Except for Ella Fitzgerald, Michael and Paco’s kitchen was empty. Ella is a true Persian-mix calico—meaning she has some Persian in her ancestry and her coat has distinct blocks of black, white, and red—and she makes funny scatting sounds like Ella Fitzgerald. Left on my porch by a woman departing the country, Ella had liked me well enough, but the first time she sniffed the air in Michael’s kitchen, she knew she’d found her true love. Lots of human females feel that way about Michael too. Fat lot of good it does them.

When I came in, Ella jumped down from her perch on a bar stool at the butcher-block island and came to twine her body around my ankles. I knelt to stroke her hair and kiss her nose.

She said, “Thrrripp!”

I said, “I totally agree.”

She trotted beside my feet when I went to inspect the cookie jar. Just as I’d expected, it was full of freshly baked cookies. Coconut and chocolate chip and oatmeal raisin. I made a small stack on a paper napkin while Ella flipped the tip of her tail and watched me. Cats have too much dignity to beg for table goodies like dogs do. They just give you unblinking stares until you break down and give them something.

I got a couple of kitty treats from her special canister with the design of a cat on the front and added them to my stack. Then I scooped Ella up in one arm and pushed through the kitchen door to the wooden deck and the beckoning redwood chaise. With Ella happily sitting on my stomach, we both munched our treats while the surf made gurgling noises at the shore and seabirds swooped and called to one another above us.

Ella finished her treats, licked her paws, and stretched out to purr, her warmth comforting against my body. All my cookies were gone too, and for a little while I closed my eyes and enjoyed the aftertaste of cookies, the warmth of a kitty on my tummy, the fresh clean scent of the sea, and the familiar sound of seabirds circling overhead. There was a time when I was numb to moments of pleasure like that, so I was not only floating on a tide of bliss, but aware that I was. I suppose we have to experience the loss of pleasure to truly appreciate it when it comes back.

It was almost time to make my afternoon rounds, so I finally roused Ella and stood up to go inside.

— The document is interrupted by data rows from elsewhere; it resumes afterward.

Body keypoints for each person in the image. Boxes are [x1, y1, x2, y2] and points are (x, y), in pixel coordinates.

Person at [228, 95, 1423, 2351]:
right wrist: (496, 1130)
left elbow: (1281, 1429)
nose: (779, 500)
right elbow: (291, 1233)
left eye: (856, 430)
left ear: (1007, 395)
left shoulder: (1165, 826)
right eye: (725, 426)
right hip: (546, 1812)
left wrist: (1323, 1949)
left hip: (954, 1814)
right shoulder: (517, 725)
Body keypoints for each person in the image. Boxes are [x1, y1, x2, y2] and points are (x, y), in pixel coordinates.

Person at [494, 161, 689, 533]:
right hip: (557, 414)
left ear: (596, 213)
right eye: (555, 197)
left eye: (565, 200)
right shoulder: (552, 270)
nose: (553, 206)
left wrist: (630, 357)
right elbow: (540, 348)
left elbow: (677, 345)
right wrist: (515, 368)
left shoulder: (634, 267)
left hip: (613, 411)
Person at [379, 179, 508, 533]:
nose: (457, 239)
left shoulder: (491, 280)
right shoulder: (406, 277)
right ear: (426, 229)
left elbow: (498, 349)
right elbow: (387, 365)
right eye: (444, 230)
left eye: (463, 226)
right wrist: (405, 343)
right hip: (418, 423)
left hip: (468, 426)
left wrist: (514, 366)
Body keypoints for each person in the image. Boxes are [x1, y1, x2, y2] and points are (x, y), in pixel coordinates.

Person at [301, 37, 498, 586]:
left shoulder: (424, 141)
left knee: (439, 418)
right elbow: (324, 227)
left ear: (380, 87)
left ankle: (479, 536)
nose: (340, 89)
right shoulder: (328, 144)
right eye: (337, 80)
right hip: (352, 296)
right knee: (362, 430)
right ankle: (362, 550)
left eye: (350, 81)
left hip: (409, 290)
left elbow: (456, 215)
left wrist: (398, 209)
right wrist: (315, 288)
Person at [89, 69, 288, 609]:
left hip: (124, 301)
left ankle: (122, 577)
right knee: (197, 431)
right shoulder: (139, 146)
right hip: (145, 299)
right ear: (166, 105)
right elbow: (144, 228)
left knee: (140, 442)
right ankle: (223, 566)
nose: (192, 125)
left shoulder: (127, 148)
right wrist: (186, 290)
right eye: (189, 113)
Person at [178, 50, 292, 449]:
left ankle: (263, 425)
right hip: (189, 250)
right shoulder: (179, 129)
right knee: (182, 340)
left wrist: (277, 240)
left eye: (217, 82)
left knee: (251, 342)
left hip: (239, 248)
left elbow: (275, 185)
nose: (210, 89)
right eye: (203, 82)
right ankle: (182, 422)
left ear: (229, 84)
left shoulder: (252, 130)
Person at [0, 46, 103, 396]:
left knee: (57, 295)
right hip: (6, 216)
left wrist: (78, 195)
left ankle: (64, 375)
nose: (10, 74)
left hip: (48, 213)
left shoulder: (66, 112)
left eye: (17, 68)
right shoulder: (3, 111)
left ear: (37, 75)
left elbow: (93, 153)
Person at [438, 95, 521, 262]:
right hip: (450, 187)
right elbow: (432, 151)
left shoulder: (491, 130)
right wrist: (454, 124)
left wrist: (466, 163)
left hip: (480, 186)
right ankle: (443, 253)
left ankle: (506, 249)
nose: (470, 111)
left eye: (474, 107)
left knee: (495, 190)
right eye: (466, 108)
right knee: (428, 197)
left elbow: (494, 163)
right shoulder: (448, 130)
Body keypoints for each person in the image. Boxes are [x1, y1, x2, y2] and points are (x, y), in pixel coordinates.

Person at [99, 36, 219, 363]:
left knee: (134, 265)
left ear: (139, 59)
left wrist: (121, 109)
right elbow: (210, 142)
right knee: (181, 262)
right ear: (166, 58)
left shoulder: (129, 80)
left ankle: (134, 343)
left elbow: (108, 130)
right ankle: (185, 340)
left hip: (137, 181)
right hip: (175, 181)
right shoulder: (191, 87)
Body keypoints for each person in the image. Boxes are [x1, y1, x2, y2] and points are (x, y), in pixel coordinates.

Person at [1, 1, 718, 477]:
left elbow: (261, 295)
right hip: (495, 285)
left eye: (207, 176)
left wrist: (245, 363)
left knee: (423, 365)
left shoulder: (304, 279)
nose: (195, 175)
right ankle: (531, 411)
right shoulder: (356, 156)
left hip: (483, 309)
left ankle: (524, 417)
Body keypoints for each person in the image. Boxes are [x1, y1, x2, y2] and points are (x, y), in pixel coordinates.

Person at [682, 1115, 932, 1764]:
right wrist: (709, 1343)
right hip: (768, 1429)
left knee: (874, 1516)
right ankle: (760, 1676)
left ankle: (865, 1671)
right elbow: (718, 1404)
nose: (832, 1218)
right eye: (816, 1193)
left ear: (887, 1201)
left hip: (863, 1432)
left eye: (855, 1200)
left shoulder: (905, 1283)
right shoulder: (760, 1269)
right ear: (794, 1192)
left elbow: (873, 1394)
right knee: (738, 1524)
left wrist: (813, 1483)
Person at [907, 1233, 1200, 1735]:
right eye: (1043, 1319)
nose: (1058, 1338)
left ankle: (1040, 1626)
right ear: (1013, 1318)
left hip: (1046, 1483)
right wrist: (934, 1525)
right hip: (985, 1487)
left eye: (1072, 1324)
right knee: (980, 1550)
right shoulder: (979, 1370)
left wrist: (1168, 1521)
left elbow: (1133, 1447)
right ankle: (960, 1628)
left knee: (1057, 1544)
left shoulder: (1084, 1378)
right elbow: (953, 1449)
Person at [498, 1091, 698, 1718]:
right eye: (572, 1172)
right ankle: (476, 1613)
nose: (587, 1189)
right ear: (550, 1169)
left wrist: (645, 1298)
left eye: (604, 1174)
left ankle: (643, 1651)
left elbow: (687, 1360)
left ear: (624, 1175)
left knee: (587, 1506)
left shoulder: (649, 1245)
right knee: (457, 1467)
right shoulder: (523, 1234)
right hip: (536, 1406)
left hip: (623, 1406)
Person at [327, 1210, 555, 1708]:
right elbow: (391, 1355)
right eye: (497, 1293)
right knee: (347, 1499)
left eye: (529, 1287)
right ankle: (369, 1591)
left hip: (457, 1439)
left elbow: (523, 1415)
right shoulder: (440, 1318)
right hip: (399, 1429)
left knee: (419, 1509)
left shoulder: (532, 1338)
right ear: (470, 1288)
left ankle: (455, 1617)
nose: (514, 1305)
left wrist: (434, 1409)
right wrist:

I stopped when a dark blue Blazer crunched down the lane and stopped next to the carport.

Oh, noodles, it was Lieutenant Guidry.

If Michael and Paco came home and found him here, Michael would have a cow. Just the sight of Guidry reminded Michael of all the times I’d been in mortal danger because of some murder investigation I’d got myself involved in.

As Lieutenant Guidry of the Sarasota County’s Homicide Investigative Unit got out and started toward me, I tried to convince myself that Michael’s distaste for Guidry was the only reason my heart had started jiggling.

Guidry is fortyish, with skin eternally bronzed, dark short-cropped hair showing a little silver at the sides, gray eyes bracketed by fine lines, a beaky nose, and lips that are never indecisive. As always, he looked as if he had come from a fashion shoot rather than a crime scene. Woven leather sandals, pleated linen trousers the color of wet clay, a dark gray shirt, and an unstructured linen jacket in an expensive shade of wine red. No tie, but something told me he’d recently worn one and removed it. Oh, man, he’d probably gone to church that morning. Probably had rosary beads in his pocket.

Feeling very heathenish, I noted how his jacket hung from his square shoulders without any pretension, but somehow it managed to look like something an Italian count would slip on before he went out to inspect his estate. From the elegance of his wardrobe and the casual ease with which he wore it, I knew he had grown up with money. A lot of money. But Guidry’s past was none of my business, and I had no intention of ever asking him about it.

Still, I wondered for the millionth time what his background was. What was it that made him walk with such aristocratic confidence? What was it that made him wear the kind of clothes you see in films where Italian playboys are hanging out in sidewalk bistros on the Riviera? All I knew about the man had been dropped in bits and pieces that I’d collected like a starry-eyed groupie. I knew he was from New Orleans and that he’d been a cop there, but New Orleans cops are probably no more elegant than cops in any other city.